Foundation Imaging
- Industry: CGI visual effects studio
- Defunct: December 28, 2002
- Fate: Bankruptcy
- Key people: Paul Beigle-Bryant and Ron Thornton (founders)

= Foundation Imaging =

CGI, 3D animation, and editing company

Foundation Imaging, Inc. was a CGI visual effects studio, computer animation studio, and post-production editing facility that existed from 1992 until 2002. The studio won Emmys for its work on Babylon 5 and Star Trek: Voyager.

==History==
The company was founded by Paul Beigle-Bryant and Ron Thornton. It pioneered digital imaging for television programming using Newtek's LightWave 3D, originally on Commodore Amiga based Video Toaster workstations.

=== Dissolution ===
The company was dissolved after work on season one of Star Trek: Enterprise had been completed and the company assets were sold off in a public auction on December 17, 2002 by Brian Testo Associates, LLC.

=== Legacy ===
The company's pioneering work on Babylon 5 popularized using the software package Lightwave 3D on US TV shows for CGI visual effects, which led to it becoming an industry standard throughout the 1990s.

Key animators from the company and Emmy Award-winners Adam "Mojo" Lebowitz and John Teska remain major figures in the visual effects field for their work on shows such as the rebooted Battlestar Galactica and Lost.

== Notable works ==
=== Babylon 5 ===
Foundation Imaging is best known for their work on the science fiction series Babylon 5, winning an Emmy Award for the pilot episode.

=== Star Trek franchise ===
After completing the third season of Babylon 5, they worked on Paramount's Star Trek: Voyager and Star Trek: Deep Space Nine (ultimately winning two more Emmy Awards for their work on Voyager).

Foundation Imaging made the exterior views rendered by computer graphics for the Delta Flyer shuttlecraft, from drawings by Rick Sternbach, debuting on Voyager in the "Extreme Risk". They also did the CGI views of the Varro generation ship in the episode "The Disease" for example.
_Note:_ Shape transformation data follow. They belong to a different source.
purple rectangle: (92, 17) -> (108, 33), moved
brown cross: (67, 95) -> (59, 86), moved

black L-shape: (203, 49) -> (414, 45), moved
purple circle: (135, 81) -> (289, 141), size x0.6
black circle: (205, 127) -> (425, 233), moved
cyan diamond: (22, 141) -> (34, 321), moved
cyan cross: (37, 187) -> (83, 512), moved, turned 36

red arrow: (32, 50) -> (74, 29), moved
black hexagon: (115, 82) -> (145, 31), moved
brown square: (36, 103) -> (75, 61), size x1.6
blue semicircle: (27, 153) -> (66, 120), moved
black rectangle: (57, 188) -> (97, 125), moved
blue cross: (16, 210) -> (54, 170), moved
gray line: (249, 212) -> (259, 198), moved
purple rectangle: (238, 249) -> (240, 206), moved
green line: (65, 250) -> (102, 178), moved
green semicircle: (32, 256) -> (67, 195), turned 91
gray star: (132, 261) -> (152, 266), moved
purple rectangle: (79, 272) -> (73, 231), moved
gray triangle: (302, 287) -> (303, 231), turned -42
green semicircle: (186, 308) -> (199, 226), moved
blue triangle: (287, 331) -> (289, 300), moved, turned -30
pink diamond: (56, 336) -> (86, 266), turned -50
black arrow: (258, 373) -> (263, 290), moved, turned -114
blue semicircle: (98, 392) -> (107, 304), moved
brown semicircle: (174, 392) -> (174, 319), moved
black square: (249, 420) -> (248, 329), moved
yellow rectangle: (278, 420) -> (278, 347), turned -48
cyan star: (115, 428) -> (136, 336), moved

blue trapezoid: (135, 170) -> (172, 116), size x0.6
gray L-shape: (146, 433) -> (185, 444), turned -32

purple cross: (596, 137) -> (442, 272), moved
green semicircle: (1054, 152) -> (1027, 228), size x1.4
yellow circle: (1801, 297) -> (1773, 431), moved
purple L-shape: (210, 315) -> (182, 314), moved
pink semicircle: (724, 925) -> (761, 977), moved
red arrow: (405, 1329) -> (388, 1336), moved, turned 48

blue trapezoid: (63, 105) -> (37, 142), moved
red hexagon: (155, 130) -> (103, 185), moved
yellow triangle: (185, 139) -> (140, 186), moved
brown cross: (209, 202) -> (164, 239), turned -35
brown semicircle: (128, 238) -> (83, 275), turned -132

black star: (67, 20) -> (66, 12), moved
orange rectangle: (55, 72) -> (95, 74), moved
The company also worked on Robert Wise's director's cut of Star Trek: The Motion Picture. This was one of Foundation Imaging's last projects before they shut down. Lebowitz also worked with Paramount Plus on the film's 2022 restoration.

=== Batman CG visuals ===
While working on Star Trek, the company provided CG visuals for the Warner Brothers direct-to-video animated movies based on the Batman: The Animated Series TV series.

== Project history ==
=== Movies ===
- The Jackal (1997)
- Batman & Mr. Freeze: SubZero (1998)
- Today's Life (2000)
- The Legend of Zu (2001) (Blood Sea sequence)
- They Crawl (2001)
- Project Viper (2002)
- The Extreme Team (2003)

=== Live action series ===
- Babylon 5 (1993 – 1996) (seasons 1–3)
- Hypernauts (1995 – 1996) (season 1)
- Star Trek: Voyager (1996 – 2001) (seasons 3–7)
- Star Trek: Deep Space Nine (1997 – 1999) (the season 5 finale, seasons 6–7)
- Young Hercules (1998 – 1999)
- Dawson's Creek (2000) (single episode water effects)
- Star Trek: Enterprise (2001 – 2002) (season 1)

=== Animated series ===
- Roughnecks: Starship Troopers Chronicles (1999)
- Max Steel (2001)
- Dan Dare (2002)

=== Video games ===
- Twisted Metal: Black (2001) (CG movie and visual effects)

=== DVD ===
- Star Trek: The Motion Picture (DVD director's edition)

== Awards ==
- 1993 Emmy Award for Outstanding Individual Achievement In Special Visual Effects - Babylon 5: The Gathering: Paul Beigle-Bryant, Ron Thornton (each at Foundation Imaging) et al.

- 1999 Emmy Award for Outstanding Special Visual Effects for a Series - Star Trek: Voyager, episode "Dark Frontier": Rob Bonchune, Adam "Mojo" Lebowitz, John Teska (each at Foundation Imaging) et al.

- 2001 Emmy Award for Outstanding Special Visual Effects for a Series - Star Trek: Voyager, episode "Endgame": Robert Bonchune, John Teska (each at Foundation Imaging) et al.